Other personality patterns: Type B, C and D
While investigating Type A personality patterns, Friedman and Rosenman found that not all Type A personalities were the same. A) Yes, proposed that the type A personality could be A-1 or A-2; and it could also be type B , which included subtypes B-3 and B-4.
To explain it better, let's imagine a straight line in which one end has the letter A and the other end the letter B, and in the middle are the codes A-1, A-2, B-3 and B-4. We would find the personality type A, and the subtype A-1 in the first extreme, which is the most notorious manifestation of the traits that we explained previously.
The A-2 personality is the next segment, and refers to people who are less afflicted and less oriented towards competitiveness. On the other hand, if the person has success orientation, but is calmer than overloaded , then it is a type B-3 personality.
Finally, at the other end of the line we have the type B personality pattern, which is about a person who is perceived as more serene and peaceful (these would be the B-4 type personalities).
However, the research that followed Friedman and Rosenman's studies was not limited to studying Type A personality, so four personality patterns are currently recognized: type A, type B, C and type D.
Type A personality and heart disease
Friedman and Rosenman conducted a longitudinal study with 3154 healthy men between 39 and 59 years who applied a questionnaire that explored emotional dimensions and some lifestyles, from which they categorized personality traits type A.
Eight years later, 257 of the participants had developed a coronary disease, and by the end of the investigation, 70% of those who had developed it were men who had type A personality patterns.

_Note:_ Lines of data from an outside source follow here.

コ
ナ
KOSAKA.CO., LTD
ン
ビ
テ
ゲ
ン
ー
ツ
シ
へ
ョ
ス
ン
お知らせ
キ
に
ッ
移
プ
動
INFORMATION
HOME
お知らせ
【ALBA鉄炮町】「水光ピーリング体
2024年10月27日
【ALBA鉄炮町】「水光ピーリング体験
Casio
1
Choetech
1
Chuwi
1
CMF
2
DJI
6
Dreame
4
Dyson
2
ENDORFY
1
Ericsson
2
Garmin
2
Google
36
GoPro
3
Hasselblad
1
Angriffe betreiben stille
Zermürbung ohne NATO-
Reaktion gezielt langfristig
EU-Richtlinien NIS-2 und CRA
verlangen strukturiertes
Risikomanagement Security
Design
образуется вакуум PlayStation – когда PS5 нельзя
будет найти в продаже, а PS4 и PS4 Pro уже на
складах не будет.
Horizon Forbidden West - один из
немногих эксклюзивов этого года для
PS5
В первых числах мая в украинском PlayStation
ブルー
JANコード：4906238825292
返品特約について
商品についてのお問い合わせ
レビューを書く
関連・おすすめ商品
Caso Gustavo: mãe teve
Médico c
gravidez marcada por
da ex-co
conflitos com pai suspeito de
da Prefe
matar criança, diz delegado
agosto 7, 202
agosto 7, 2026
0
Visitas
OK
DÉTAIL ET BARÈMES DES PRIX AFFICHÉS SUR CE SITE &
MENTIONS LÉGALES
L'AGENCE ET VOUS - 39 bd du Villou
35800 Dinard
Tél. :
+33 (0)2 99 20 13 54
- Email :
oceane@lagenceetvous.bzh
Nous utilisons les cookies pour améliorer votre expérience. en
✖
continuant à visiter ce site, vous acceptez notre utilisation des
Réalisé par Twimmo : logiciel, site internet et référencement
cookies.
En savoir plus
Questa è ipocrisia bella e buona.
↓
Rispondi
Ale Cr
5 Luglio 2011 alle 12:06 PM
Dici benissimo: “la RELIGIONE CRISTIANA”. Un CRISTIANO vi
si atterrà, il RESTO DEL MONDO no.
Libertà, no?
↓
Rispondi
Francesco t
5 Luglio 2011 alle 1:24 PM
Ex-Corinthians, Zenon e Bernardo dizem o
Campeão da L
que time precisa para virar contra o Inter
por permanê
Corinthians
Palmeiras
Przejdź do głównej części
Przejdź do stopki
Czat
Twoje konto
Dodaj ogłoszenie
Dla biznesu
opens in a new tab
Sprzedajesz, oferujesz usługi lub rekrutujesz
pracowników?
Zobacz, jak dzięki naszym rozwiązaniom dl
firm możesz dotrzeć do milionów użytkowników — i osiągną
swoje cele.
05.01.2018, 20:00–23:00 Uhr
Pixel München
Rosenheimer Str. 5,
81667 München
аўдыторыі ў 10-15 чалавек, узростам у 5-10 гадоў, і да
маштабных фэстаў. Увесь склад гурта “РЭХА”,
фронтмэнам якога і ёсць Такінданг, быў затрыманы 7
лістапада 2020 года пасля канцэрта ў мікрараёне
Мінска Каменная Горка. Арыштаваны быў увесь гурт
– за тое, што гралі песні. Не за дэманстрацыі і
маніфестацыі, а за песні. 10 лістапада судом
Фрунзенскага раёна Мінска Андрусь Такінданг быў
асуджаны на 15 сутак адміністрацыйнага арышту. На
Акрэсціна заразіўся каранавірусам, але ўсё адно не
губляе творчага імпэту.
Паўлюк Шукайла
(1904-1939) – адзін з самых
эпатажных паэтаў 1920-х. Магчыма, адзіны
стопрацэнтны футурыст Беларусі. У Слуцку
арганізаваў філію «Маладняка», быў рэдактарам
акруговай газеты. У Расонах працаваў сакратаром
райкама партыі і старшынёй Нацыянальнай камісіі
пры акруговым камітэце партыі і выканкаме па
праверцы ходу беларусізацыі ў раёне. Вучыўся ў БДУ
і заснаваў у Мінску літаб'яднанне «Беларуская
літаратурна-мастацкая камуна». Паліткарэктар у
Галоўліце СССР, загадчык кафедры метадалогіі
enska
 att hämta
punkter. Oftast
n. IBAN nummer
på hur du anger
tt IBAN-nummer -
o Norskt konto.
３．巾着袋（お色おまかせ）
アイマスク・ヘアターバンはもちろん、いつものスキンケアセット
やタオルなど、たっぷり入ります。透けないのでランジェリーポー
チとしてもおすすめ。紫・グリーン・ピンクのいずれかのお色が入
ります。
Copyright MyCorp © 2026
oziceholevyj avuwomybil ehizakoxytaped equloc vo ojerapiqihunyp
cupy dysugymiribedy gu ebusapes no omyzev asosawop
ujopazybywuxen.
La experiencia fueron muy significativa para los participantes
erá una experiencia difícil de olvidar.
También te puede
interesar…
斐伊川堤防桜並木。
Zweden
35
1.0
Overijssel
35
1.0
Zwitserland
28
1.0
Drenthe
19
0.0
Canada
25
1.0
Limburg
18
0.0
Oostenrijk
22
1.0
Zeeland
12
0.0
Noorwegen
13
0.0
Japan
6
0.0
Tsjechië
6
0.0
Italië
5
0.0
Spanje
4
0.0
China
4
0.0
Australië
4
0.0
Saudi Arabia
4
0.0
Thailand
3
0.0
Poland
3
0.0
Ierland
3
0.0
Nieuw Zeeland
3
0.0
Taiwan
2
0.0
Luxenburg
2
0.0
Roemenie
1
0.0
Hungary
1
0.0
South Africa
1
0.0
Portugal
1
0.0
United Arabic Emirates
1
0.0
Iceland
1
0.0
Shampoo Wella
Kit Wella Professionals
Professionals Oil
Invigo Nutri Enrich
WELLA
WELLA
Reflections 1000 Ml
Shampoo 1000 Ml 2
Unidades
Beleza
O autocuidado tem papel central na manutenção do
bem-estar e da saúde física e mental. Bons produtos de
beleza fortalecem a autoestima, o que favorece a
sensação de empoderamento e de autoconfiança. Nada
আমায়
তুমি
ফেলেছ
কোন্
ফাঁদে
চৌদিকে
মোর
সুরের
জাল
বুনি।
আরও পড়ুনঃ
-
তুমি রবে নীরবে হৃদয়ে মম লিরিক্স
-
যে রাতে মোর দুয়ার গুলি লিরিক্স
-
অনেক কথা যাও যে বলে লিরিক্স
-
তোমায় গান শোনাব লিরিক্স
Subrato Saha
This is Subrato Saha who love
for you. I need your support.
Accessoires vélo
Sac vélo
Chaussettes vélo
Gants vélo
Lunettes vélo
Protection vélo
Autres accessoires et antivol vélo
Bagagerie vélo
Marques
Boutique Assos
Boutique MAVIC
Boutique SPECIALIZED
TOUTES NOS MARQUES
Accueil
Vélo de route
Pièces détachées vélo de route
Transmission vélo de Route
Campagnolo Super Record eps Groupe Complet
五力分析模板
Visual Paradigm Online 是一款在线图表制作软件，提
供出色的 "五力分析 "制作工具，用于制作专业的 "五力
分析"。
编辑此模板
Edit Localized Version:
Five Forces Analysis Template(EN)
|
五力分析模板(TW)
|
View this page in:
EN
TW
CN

They also found was that the people who were at the A end and the B end they had very different blood pressure levels : very high values at the first end and more normal values at the second end (250/130 mm Hg and 155/95 mm Hg, respectively).
Some limits in the investigation of the type A personality pattern
These they should not be understood as closed, fixed or immovable categories , but as a continuum. That is, we can meet in type A or B at different times and according to the demands of the environment.
For example, the same researchers realized that people who were at the end of the type A personality, could be found more towards the extreme B during the weekends or when the very demanding routines were modified.
On the other hand, one of the limitations of the study is that it was only done with men, so their results can not be fully applied to female population (lifestyles, social demands and the response to stress are different).
Likewise, it has been found that there are other risk factors more determinants for the development of cardiovascular diseases , such as smoking, sedentary lifestyle or obesity.
For the above, and also for the popularity that has gained in some sectors of both medicine and clinical psychology, personality type A is a theory that has been constantly researched and updated.
- McLeod, S. (2017). Type A Personality. Retrieved April 3, 2018. Available at //www.simplypsychology.org/personality-a.html
- Petticrew, M. Lee, K. & McKee, M. (2012). Type A Behavior Pattern and Coronary Heart Disease: Philip Morris's "Crown Jewel". Am J Public Health, 102 (11): 2018-2025.
- Friedman, H. & Booth-Kewley, S. (1987). Personality, Type A Behavior, and Coronary Heart Disease: The Role of Emotional Expression. Journal of Personality and Social Psychology. 53 (4): 783-792.
- Friedman, M. (1977). Type A behavior pattern: some of its pathophysiological component. Bull. N. And Acad. Med. 53 (7): 593-604.
- Rosenman, R. & Friedman, M. (1977). Modifying type a behavior pattern. Journal of Psychosomatic Research. 21 (4): 323-331.